------ TEXT EXTRACT
Next tranche of Sovereign Gold Bond opens today, issue price set at Rs 5,334

The fifth tranche of the Sovereign Gold Bond scheme for the current financial year will open for subscription on Monday (August 3) and close on August 7,
For representational purposes
For representational purposes

NEW DELHI: The fifth tranche of the Sovereign Gold Bond scheme for the current financial year will open for subscription on Monday (August 3) and close on August 7, according to the relevant notification from the Reserve Bank of India (RBI). While the gold bond scheme has seen relative success in attracting investments so far, the current surge in gold prices may force many investors away this time around. 

According to the notification from the central bank, the issue price of the gold bond will be Rs 5,284 per gram for online subscribers, coming on the back of a nearly 40 per cent surge in gold prices till date this year. The Sovereign Gold Bond Scheme 2020-21-Series V will be denominated in multiples of grams of gold with the basic unit being one gram.
------------
** TASK LIST **
- 1) Summarize the gold bond article in two sentences.
- 2) In one or two sentences, explain why the gold bond article suggests that many investors may stay away from this tranche.
------ DATA ENTRIES
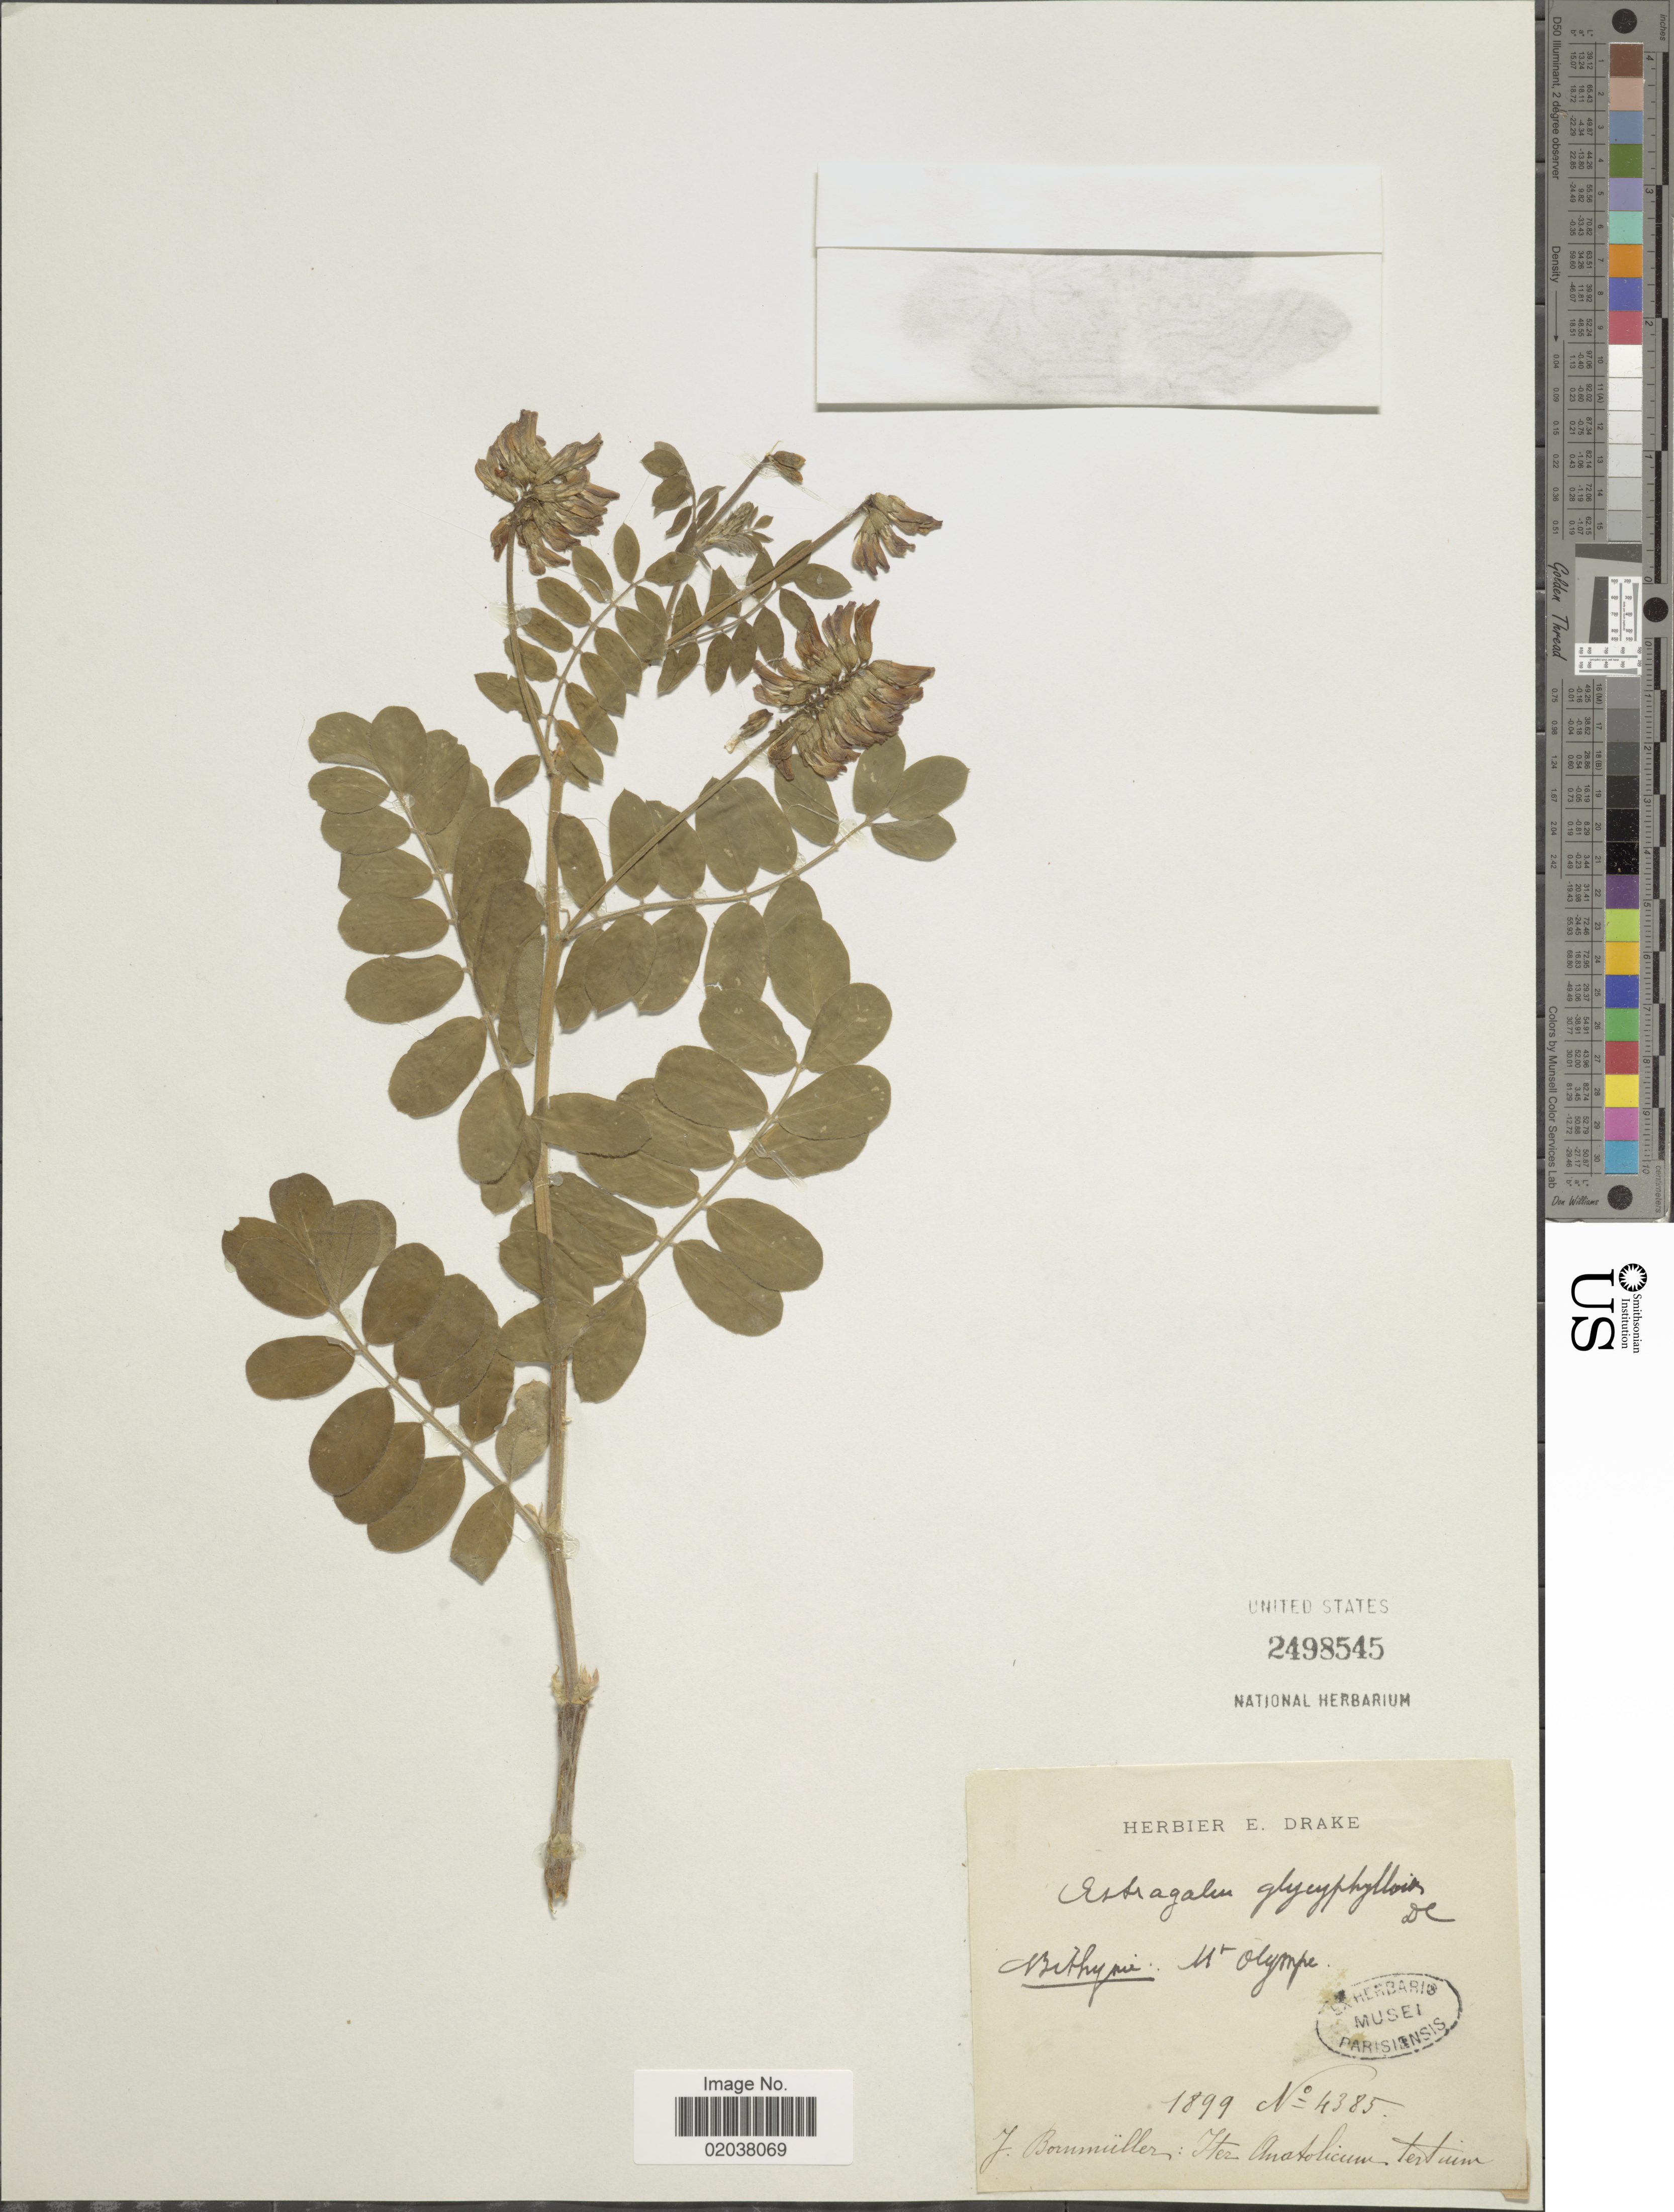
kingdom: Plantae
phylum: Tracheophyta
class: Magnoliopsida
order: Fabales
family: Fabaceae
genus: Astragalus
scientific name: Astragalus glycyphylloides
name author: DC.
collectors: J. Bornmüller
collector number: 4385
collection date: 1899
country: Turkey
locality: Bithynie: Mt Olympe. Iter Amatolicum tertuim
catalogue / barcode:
------------
** WORKED SOLUTIONS **
- 1) According to a Reserve Bank of India notification, the fifth tranche of the Sovereign Gold Bond scheme for the current financial year opens for subscription on Monday, August 3, and closes on August 7. The issue price is Rs 5,284 per gram for online subscribers, following a nearly 40 percent rise in gold prices this year, and the bonds are denominated in multiples of grams with one gram as the basic unit.

- 2) The article attributes this to the current surge in gold prices, which have risen nearly 40 percent so far this year. Although the scheme has been relatively successful in attracting investment, this rise may drive investors away this time.